Initially, when brainstorming various topics, Mental Health stood out to me. With the ongoing Covid-19 pandemic situation, there was a clear disconnect. People have access to a large amount of online information, communities, resources, and experts, yet the mental health crisis becomes more detrimental daily. Businesses and Governments have taken steps to adapt operationally, yet even with a national rise in depression, anxiety, and suicidal thoughts, there have been little to no efforts to address the emotional needs of the broader community.

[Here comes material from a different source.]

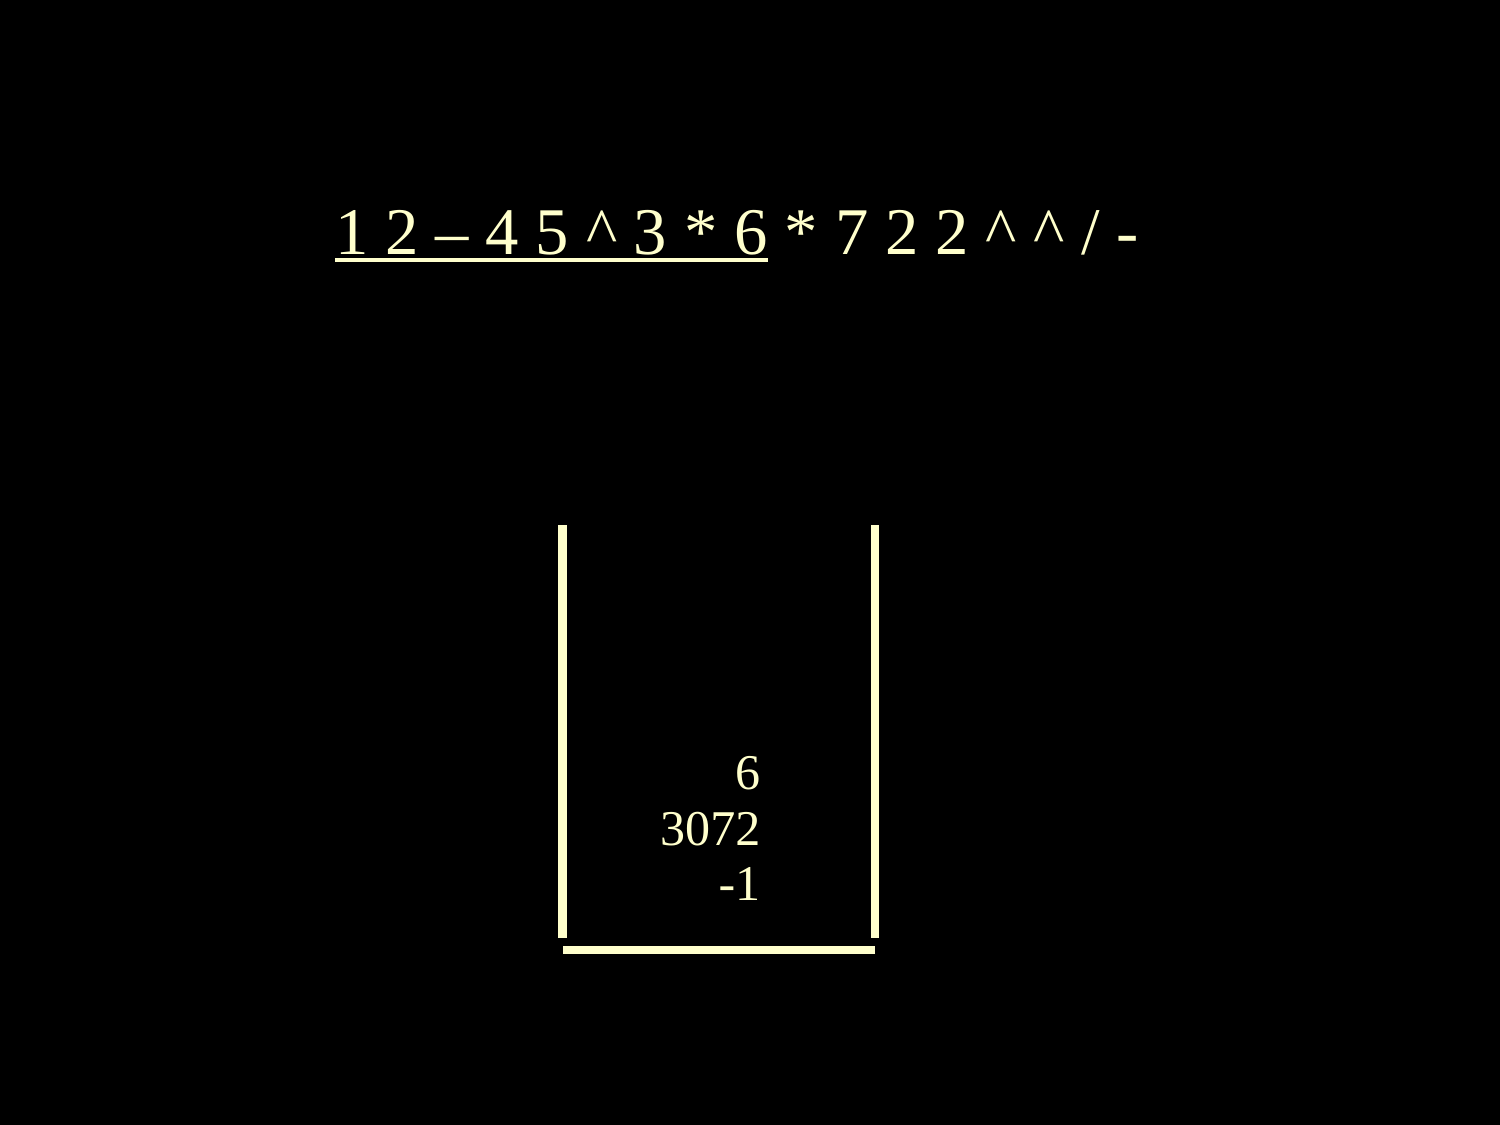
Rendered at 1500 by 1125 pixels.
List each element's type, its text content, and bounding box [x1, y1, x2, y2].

text_box 1 2 – 4 5 ^ 3 * 6 * 7 2 2 ^ ^ / - [320, 187, 1155, 277]
text_box 6 3072 -1 [599, 737, 775, 919]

The barriers to seeking professional help and the recent spike in mental health problems provide an opportunity to look beyond scaling up professional mental health services and explore a more holistic approach to providing mental health support.

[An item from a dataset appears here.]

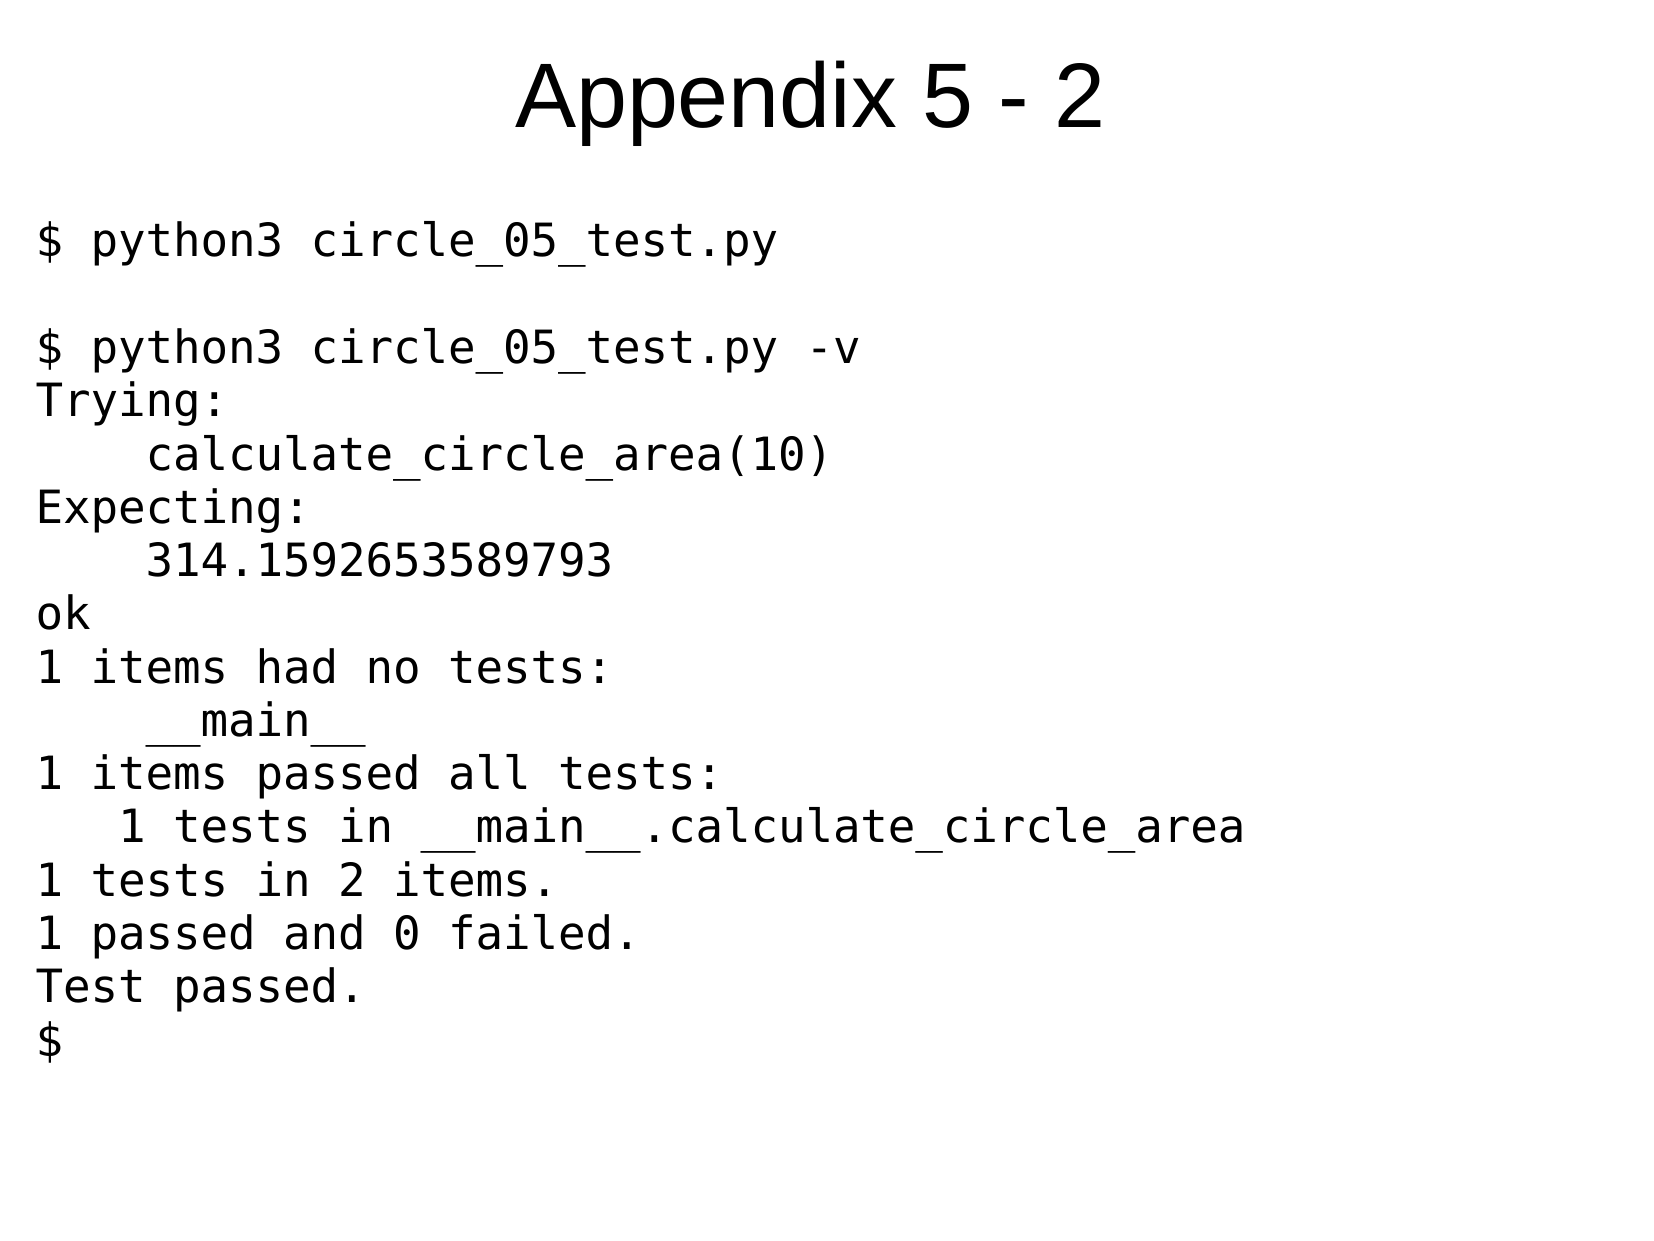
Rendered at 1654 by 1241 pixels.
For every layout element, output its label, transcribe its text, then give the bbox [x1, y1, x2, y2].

title Appendix 5 - 2 [66, 31, 1555, 159]
title $ python3 circle_05_test.py $ python3 circle_05_test.py -v Trying: calculate_circle_area(10) Expecting: 314.1592653589793 ok 1 items had no tests: __main__ 1 items passed all tests: 1 tests in __main__.calculate_circle_area 1 tests in 2 items. 1 passed and 0 failed. Test passed. $ [35, 214, 1524, 1067]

Process | Insights | Opportunities
The Ecosystem Map
The Ecosystem Map outlines a service design approach to involving everyday services. It also cites various resources and artifacts of the servicescape, like lighting and messaging, that could be explored as they uncover people’s needs and start co-creating solutions.
Further Research
Everyday services play a massive role in people’s lives, and bringing them into the mental health conversation to build emotionally connected encounters is an opportunity to promote social change by impacting the broader community. Service Design provides invaluable tools and methods to co-create and test various ways of scaling up support for the broader community using everyday services. Further research needs to examine whether involving the people within the community (Meroni, 2007) and considering service encounters from a multi-interaction perspective ((Manzini, 2008) as cited in (Pacenti & Sangiorgi, 2010)) improves the scalability and replicability of the community-based model. Another factor, such as motivating everyday services to get involved in this endeavor, should also be studied. The ecosystem map should be evolved as more everyday services are identified and people's support-seeking strategies are understood.
Reflections
This was my first take on a service design project. The most challenging yet interesting part of this project was understanding how to utilize the best available knowledge and utilize existing research to identify opportunities to detach from the narrative. It also helped me understand how to validate secondary research using instrumental, emancipatory, and practical data. In the future, I would love to get the opinion of experts and validate some of the findings.